To set up TOTP, we first call the resetTotpStart
method to initiate a
TOTP reset procedure.
console.log(`Setting up TOTP for user ${me.email}`);
let totpResetResp = await oidcClient.resetTotp();
If the user has already configured TOTP (or any other form of MFA),
this response will require multi factor authentication. In that case,
for example, call totpApprove
and provide the code for the existing
TOTP to proceed:
import { authenticator } from "otplib"; // npm install [email protected]
let totpSecret = process.env["CS_USER_TOTP_SECRET"]!;
if (totpResetResp.requiresMfa()) {
console.log("Resetting TOTP requires MFA");
const code = authenticator.generate(totpSecret);
totpResetResp = await totpResetResp.totpApprove(oidcClient, code);
assert(!totpResetResp.requiresMfa());
console.log("MFA approved using existing TOTP");
}
The response contains a TOTP challenge, i.e., a new TOTP configuration in the form of the standard TOTP url. From that url, we can generate a QR code to present to the user, or create an authenticator for automated testing.

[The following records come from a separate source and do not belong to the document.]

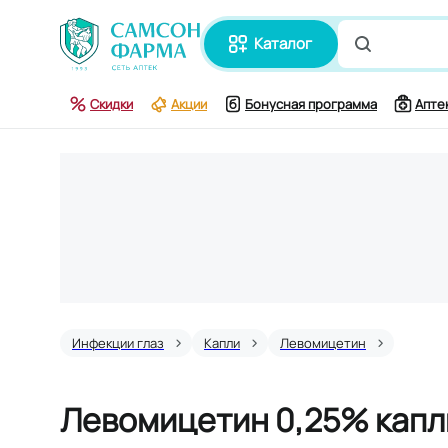
каталог
Поиск по
Скидки
Акции
Бонусная программа
Апте
Инфекции глаз
Капли
Левомицетин
Левомицетин 0,25% капли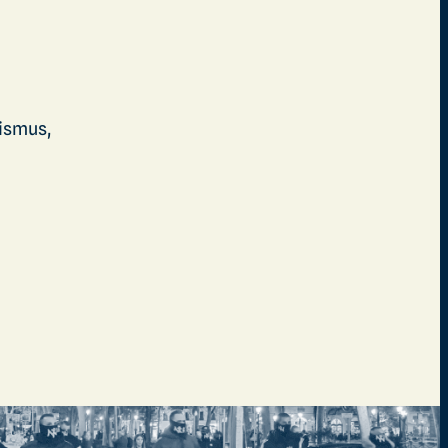
lismus,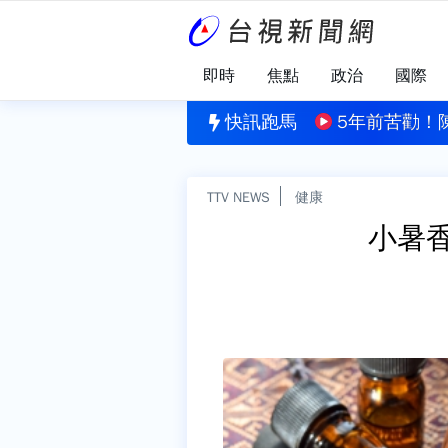
即時
焦點
政治
國際
校園「3師3生中彈喪命」 槍手教室內自戕亡
快訊跑馬
5年前苦勸！
TTV NEWS
健康
小暑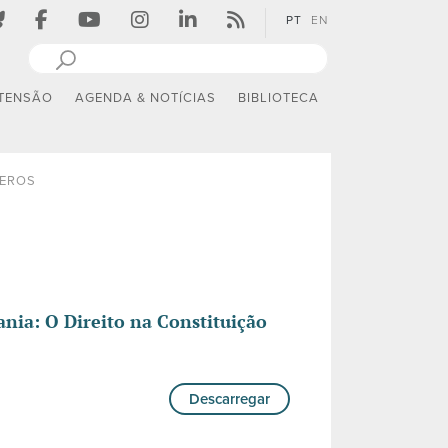
PT
EN
TENSÃO
AGENDA & NOTÍCIAS
BIBLIOTECA
EROS
dania: O Direito na Constituição
Descarregar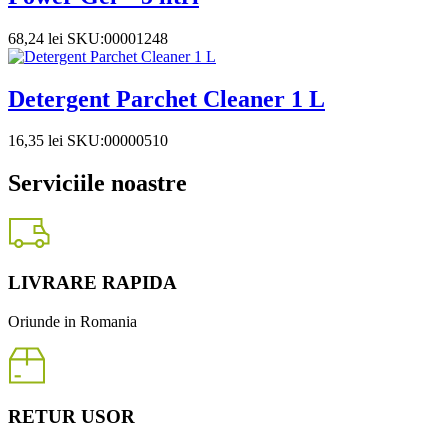
68,24
lei
SKU:00001248
Detergent Parchet Cleaner 1 L
16,35
lei
SKU:00000510
Serviciile noastre
LIVRARE RAPIDA
Oriunde in Romania
RETUR USOR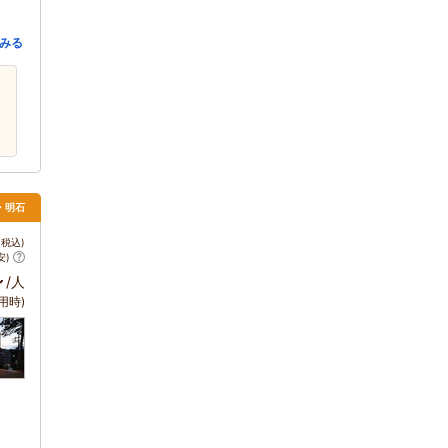
みる
・明石
税込)
安)
～
/人
用時)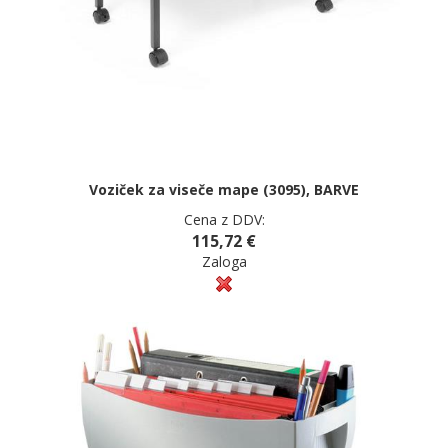
Voziček za viseče mape (3095), BARVE
Cena z DDV:
115,72 €
Zaloga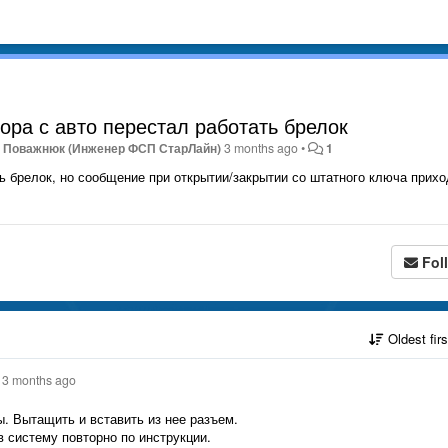
ора с авто перестал работать брелок
 Поважнюк (Инженер ФСП СтарЛайн)
3 months ago
•
1
ь брелок, но сообщение при открытии/закрытии со штатного ключа прихо
Fol
Oldest fir
3 months ago
. Вытащить и вставить из нее разъем.
в систему повторно по инструкции.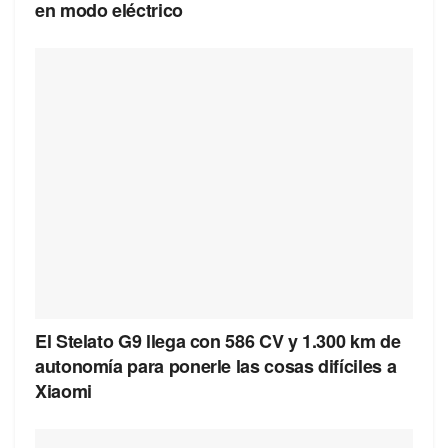
en modo eléctrico
El Stelato G9 llega con 586 CV y 1.300 km de
autonomía para ponerle las cosas difíciles a
Xiaomi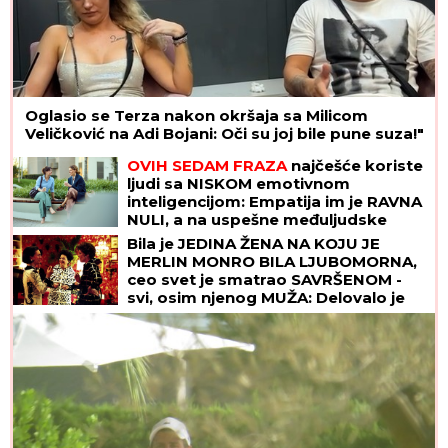
Oglasio se Terza nakon okršaja sa Milicom
Veličković na Adi Bojani: Oči su joj bile pune suza!"
OVIH SEDAM FRAZA
najčešće koriste
ljudi sa NISKOM emotivnom
inteligencijom: Empatija im je RAVNA
NULI, a na uspešne međuljudske
odnose mogu da zaborave
Bila je JEDINA ŽENA NA KOJU JE
MERLIN MONRO BILA LJUBOMORNA,
ceo svet je smatrao SAVRŠENOM -
svi, osim njenog MUŽA: Delovalo je
da ŽIVI BAJKU, a kod kuće joj je bilo
GORE NEGO U PAKLU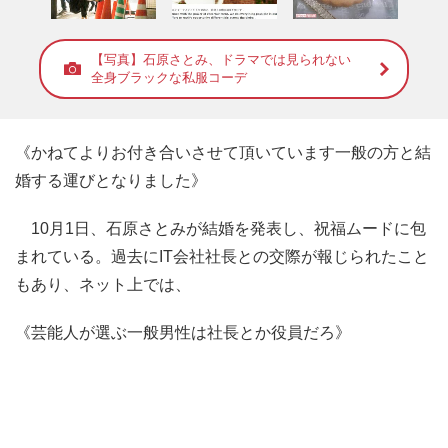
【写真】石原さとみ、ドラマでは見られない
全身ブラックな私服コーデ
《かねてよりお付き合いさせて頂いています一般の方と結
婚する運びとなりました》
10月1日、石原さとみが結婚を発表し、祝福ムードに包
まれている。過去にIT会社社長との交際が報じられたこと
もあり、ネット上では、
《芸能人が選ぶ一般男性は社長とか役員だろ》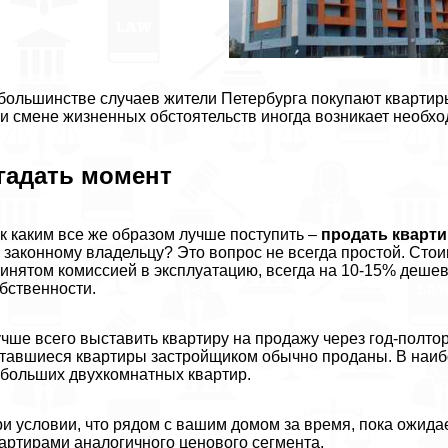
большинстве случаев жители Петербурга покупают квартир
и смене жизненных обстоятельств иногда возникает необхо
гадать момент
к каким все же образом лучше поступить –
продать кварти
 законному владельцу? Это вопрос не всегда простой. Сто
инятом комиссией в эксплуатацию, всегда на 10-15% деше
бственности.
чше всего выставить квартиру на продажу через год-полтор
тавшиеся квартиры застройщиком обычно проданы. В наиб
больших двухкомнатных квартир.
и условии, что рядом с вашим домом за время, пока ожида
артирами аналогичного ценового сегмента.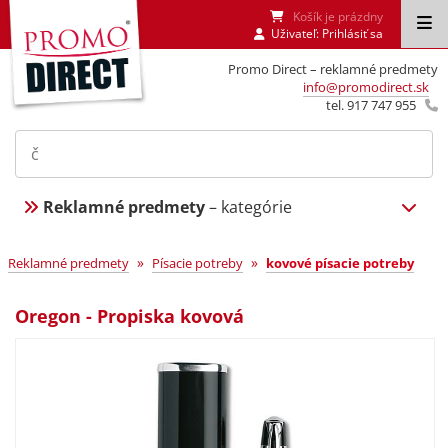
Košík je prázdny
Uživateľ:
Prihlásiť sa
Promo Direct – reklamné predmety
info@promodirect.sk
tel. 917 747 955
Reklamné predmety
– kategórie
»
»
Reklamné predmety
Písacie potreby
kovové písacie potreby
Oregon - Propiska kovová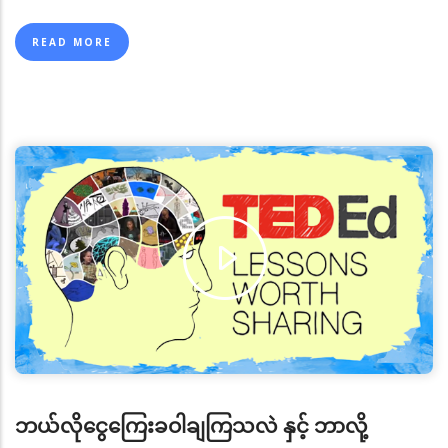
စာမျက်နှာ
page
page
ခုနှစ်၊ အောက်တိုဘာလတွင် အလေးထားစိစစ်မှုများပြုလုပ်ရန်
နှင့် တိုးမြှင့်အရေးယူ ဆောင်ရွက်မှုမပြုလုပ်ရန် တောင်းဆိုခြင်းခံ
READ MORE
ရသည့်နိုင်ငံနှင့် ဒေသများ (enhanced due diligence (EDD) –
and not countermeasures ) စာရင်းသို့ ပြောင်းလဲထည့်သွင်း
ခြင်းခံခဲ့ရ ပါသည်။ မြန်မာနိုင်ငံသည် မြောက်ကိုရီးယားနှင့် အီရန်
နိုင်ငံတို့ကဲ့သို့ Countermeasure (Black List) စာရင်းတွင် ပါဝင်
ခြင်းမဟုတ်ဘဲ EDD ကိုပိုမိုဆောင်ရွက်ရန်သာ စာရင်းတွင်
ထည့်သွင်းခံခဲ့ရပါသည်။
၅။ ထို့နောက် မြန်မာနိုင်ငံအနေဖြင့် အကောင်အထည်ဖော်
ဆောင်ရွက်ရန် ကျန်ရှိသည့် အစီအမံ (Action Plan) များအား
သတ်မှတ်ကာလအတွင်း ပြီးစီးစေရန် အာရှပစိဖိတ်ပူးတွဲအဖွဲ့
(Asia Pacific Joint Group - APJG) သို့ (၄) လတစ်ကြိမ်
တိုးတက်မှုအစီရင်ခံစာများရေးသား ပေးပို့တင်ပြခြင်း၊
မျက်နှာချင်းဆိုင်အစည်းအဝေးများသို့ တက်ရောက်ရှင်းလင်း
ဆွေးနွေးခြင်းနှင့် FATF မျက်နှာစုံညီအစည်းအဝေးများ
တက်ရောက်ခြင်းတို့အား စဉ်ဆက်မပြတ် ဆောင်ရွက်ခဲ့ ပါသည်။
၆။ ယင်းကဲ့သို့ မြန်မာနိုင်ငံအနေဖြင့် FATF ၏ အကြံပြုချက်
ဘယ်လိုငွေကြေးခဝါချကြသလဲ နှင့် ဘာလို့
များအပေါ် လိုက်နာအကောင် အထည်ဖော်ဆောင်ရွက်ချက်များ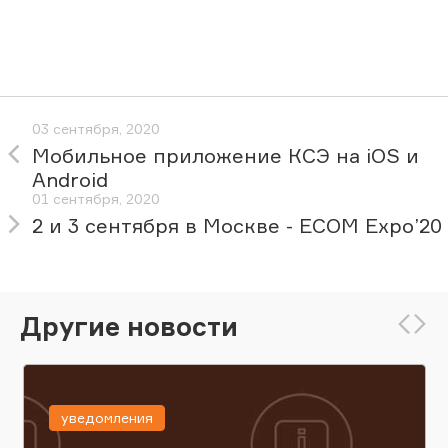
03 сентября, 2020
Мобильное приложение КСЭ на iOS и
Android
01 сентября, 2020
2 и 3 сентября в Москве - ECOM Expo’20
Другие новости
уведомления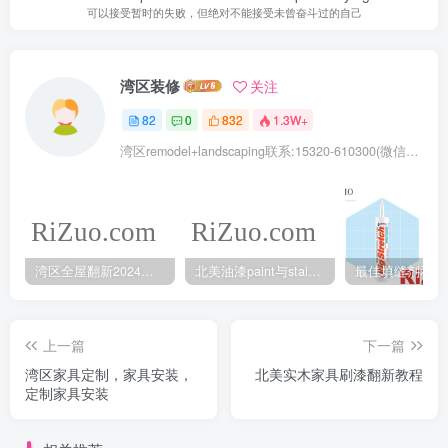
可以接受暂时的失败，但绝对不能接受未曾奋斗过的自己
湾区装修
关注
82
0
832
1.3W+
湾区remodel+landscaping联系:15320-610300(微信同号去掉-)
湾区全屋翻新2024年5月最新报价
北美油漆paint与stain的不同之处
上一篇
下一篇
湾区家具定制，家具安装，
北美实木家具刷漆翻新教程
定制家具安装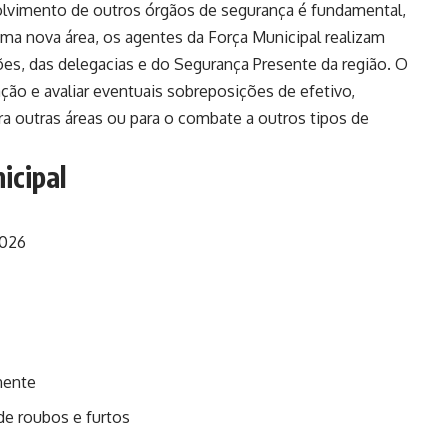
olvimento de outros órgãos de segurança é fundamental,
 uma nova área, os agentes da Força Municipal realizam
es, das delegacias e do Segurança Presente da região. O
ação e avaliar eventuais sobreposições de efetivo,
 para outras áreas ou para o combate a outros tipos de
icipal
2026
nente
de roubos e furtos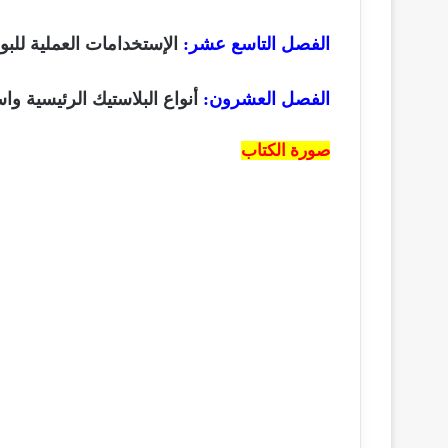
الفصل التاسع عشر:
الإستخدامات العملية للبو
الفصل العشرون:
أنواع البلاستيك الرئيسية واس
صورة الكتاب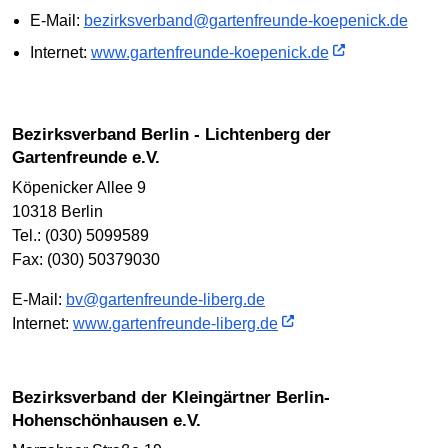
E-Mail:
bezirksverband@gartenfreunde-koepenick.de
Internet:
www.gartenfreunde-koepenick.de
Bezirksverband Berlin - Lichtenberg der
Gartenfreunde e.V.
Köpenicker Allee 9
10318 Berlin
Tel.: (030) 5099589
Fax: (030) 50379030
E-Mail:
bv@gartenfreunde-liberg.de
Internet:
www.gartenfreunde-liberg.de
Bezirksverband der Kleingärtner Berlin-
Hohenschönhausen e.V.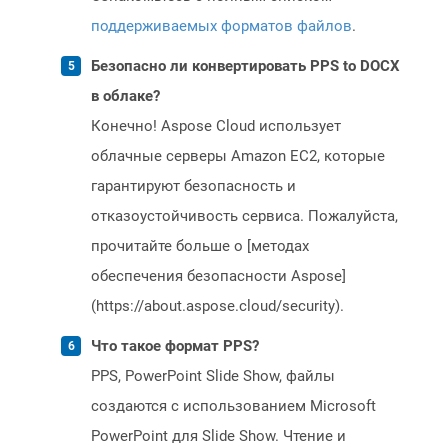
поддерживаемых форматов файлов
.
Безопасно ли конвертировать PPS to DOCX
в облаке?
Конечно! Aspose Cloud использует
облачные серверы Amazon EC2, которые
гарантируют безопасность и
отказоустойчивость сервиса. Пожалуйста,
прочитайте больше о [методах
обеспечения безопасности Aspose]
(https://about.aspose.cloud/security).
Что такое формат PPS?
PPS, PowerPoint Slide Show, файлы
создаются с использованием Microsoft
PowerPoint для Slide Show. Чтение и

const totpChallenge = totpResetResp.data();
assert(totpChallenge.url);
To complete the challenge, we must call resetTotpComplete
and
provide the TOTP code matching the TOTP configuration from the challenge:
totpSecret = new URL(totpChallenge.totp_url).searchParams.get("secret");
assert(totpSecret);
await totpChallenge.answer(authenticator.generate(totpSecret));
After TOTP is configured, we can double check that our authenticator
is generating the correct code by calling verifyTotp
console.log(`Verifying current TOTP code`);
let code = authenticator.generate(totpSecret);
await oidcClient.verifyTotp(code);
We can also check that the user's profile now indeed includes Totp
as one of the configured MFA factors.
const mfa = (await oidcClient.user()).mfa;
console.log("Configured MFA types", mfa);
assert(mfa.map((m) => m.type).includes("totp"));
Configure MFA policy for signing
We've already discussed assigning a security policy to a key; requiring multi-factor authentication is another such policy.
Let's update our secpKey
key to require an additional approval via
TOTP before anything may be signed with that key:
console.log(`Require TOTP for key ${secpKey.materialId}`);
await secpKey.appendPolicy([{ RequireMfa: { count: 1, allowed_mfa_types: ["Totp"] } }]);
Now, when we call any signing operation on secpKey
, we'll
receive 202 Accepted
instead of 200 Ok
. The response body contains
an MFA ID, which we can use to fetch and inspect the associated MFA
request, see how many approvals it requires, what kind of MFA factors
it allows, etc. Instead, since we know that our key requires TOTP, we
can just call totpApprove
on the response and pass the current TOTP
code to it; if the code is correct, the call will succeed
and return the signature.
console.log(`Signing a transaction now requires TOTP`);
const oidcKey = new cs.Key(oidcClient, secpKey.cached);
let resp = await oidcKey.signEvm(eth1Request);
assert(resp.requiresMfa());
console.log(`Approving with TOTP code`);
code = authenticator.generate(totpSecret);
resp = await resp.totpApprove(oidcClient, code);
assert(!resp.requiresMfa());
console.log(resp.data());
assert(resp.data().rlp_signed_tx);
Clean up
Once we are done, we can revoke the signer session and delete the role we created.
console.log("Cleaning up");
await signingClient.revokeSession();
await roleClient.revokeSession();
await role.delete();
As of now, deleting keys is not supported.
Building the SDK
npm install
npm run build
Running the SDK tests
After logging in, you can just run:
npm test
The tests will create some temporary keys and roles (in the organization of the signed-in user), then sign some messages, and finally clean (most of it) up.
License
Copyright (C) 2022-2023 Cubist, Inc.
See the NOTICE file for licensing information.